The next 2 signs are rare in the immediate newborn period.
• Chvostek sign :facial muscle spasm when the side of the face (over the 7
th
nerve) is tapped.
• Trousseau sign :carpopedal spasm induced by partial inflation of a blood pressure cuff
Hypocalcemia tends to occur at two different times in the neonatal period:
Early-onset hypocalcaemia; occurs in the first 2 days of life and is associated with
prematurity, maternal diabetes, asphyxia, and, rarely maternal hypoparathyroidism.
Late-onset hypocalcemia; occurs at approximately 7–10 days and is observed in;
• Infants receiving modified cow's milk rather than infant formula (high phosphorus intake).
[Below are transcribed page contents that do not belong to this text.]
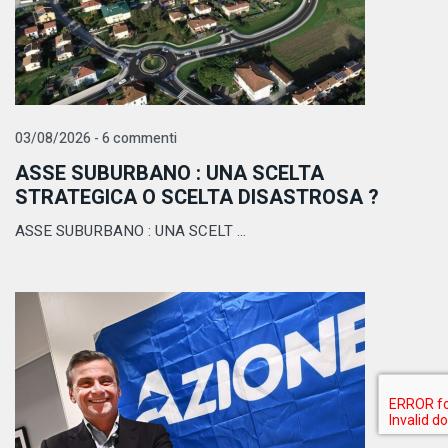
03/08/2026 - 6 commenti
ASSE SUBURBANO : UNA SCELTA
STRATEGICA O SCELTA DISASTROSA ?
ASSE SUBURBANO : UNA SCELT ...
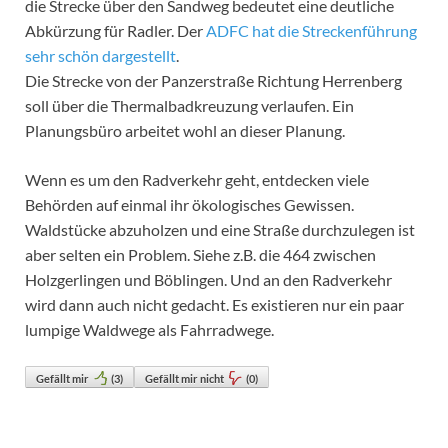
die Strecke über den Sandweg bedeutet eine deutliche
Abkürzung für Radler. Der
ADFC hat die Streckenführung
sehr schön dargestellt
.
Die Strecke von der Panzerstraße Richtung Herrenberg
soll über die Thermalbadkreuzung verlaufen. Ein
Planungsbüro arbeitet wohl an dieser Planung.
Wenn es um den Radverkehr geht, entdecken viele
Behörden auf einmal ihr ökologisches Gewissen.
Waldstücke abzuholzen und eine Straße durchzulegen ist
aber selten ein Problem. Siehe z.B. die 464 zwischen
Holzgerlingen und Böblingen. Und an den Radverkehr
wird dann auch nicht gedacht. Es existieren nur ein paar
lumpige Waldwege als Fahrradwege.
Gefällt mir
(
3
)
Gefällt mir nicht
(
0
)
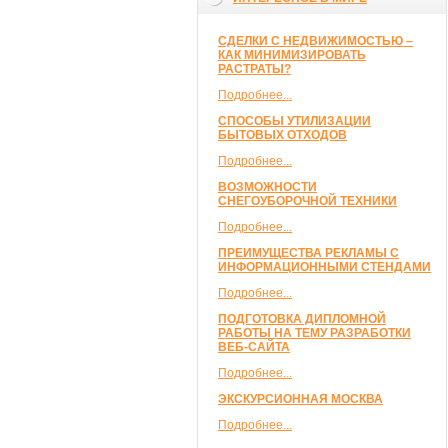
СДЕЛКИ С НЕДВИЖИМОСТЬЮ –
КАК МИНИМИЗИРОВАТЬ
РАСТРАТЫ?
Подробнее...
СПОСОБЫ УТИЛИЗАЦИИ
БЫТОВЫХ ОТХОДОВ
Подробнее...
ВОЗМОЖНОСТИ
СНЕГОУБОРОЧНОЙ ТЕХНИКИ
Подробнее...
ПРЕИМУЩЕСТВА РЕКЛАМЫ С
ИНФОРМАЦИОННЫМИ СТЕНДАМИ
Подробнее...
ПОДГОТОВКА ДИПЛОМНОЙ
РАБОТЫ НА ТЕМУ РАЗРАБОТКИ
ВЕБ-САЙТА
Подробнее...
ЭКСКУРСИОННАЯ МОСКВА
Подробнее...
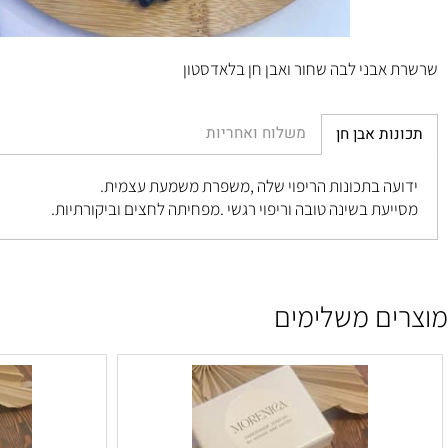
בני לבה שחור ואבן חן בלאדסטון
משלוח ואחריות
ת אבן חן
ה בתכונות הריפוי שלה ,משפרת משמעת עצמית.
עת בשינה טובה וריפוי רגשי .מפחיתה לחצים וביקורתיות.
ם משלימים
• In infants with hypoparathyroidism
• In infants with hypomagnesemia.
• Mothers with vitamin D deficiency .
Treatment
A. oral calcium therapy:
• The oral administration of calcium salts is a preferred method of treatment for chronic forms
of hypocalcemia resulting from hypoparathyroidism but is rarely used in early-onset
hypocalcemia.
• Calcium in the form of calcium gluconate can be given as a diluted solution or added to
formula feedings several times a day.
• If a 10% solution of calcium gluconate is used, the dose is 5–10 ml/kg/day given orally in
divided doses, every 4 - 6 hours.
B. intravenous calcium therapy:
• Intravenous calcium therapy given in symptomatic hypocalcemia
• The infusion must be given slowly so that there is no sudden increase in calcium concentration
of blood entering the right atrium, which could cause severe bradycardia and even cardiac
arrest.
Hypomagnesaemia
• Hypomagnesemia occurs when serum magnesium levels fall below 1.5 mg/dl
(0.62 mmol/l).
• It occurs during exchange transfusion with citrated blood, which is low in magnesium
because of binding by citrate, approximately 10 days are required for return to normal.
• Hypomagnesemia should also be suspected in any patient with tetany not responding
to calcium therapy.
• Immediate treatment consists of intramuscular injection of magnesium sulfate. For newborn
infants, 25-50 mg/kg/dose every 8 hr for 3-4 doses usually suffices.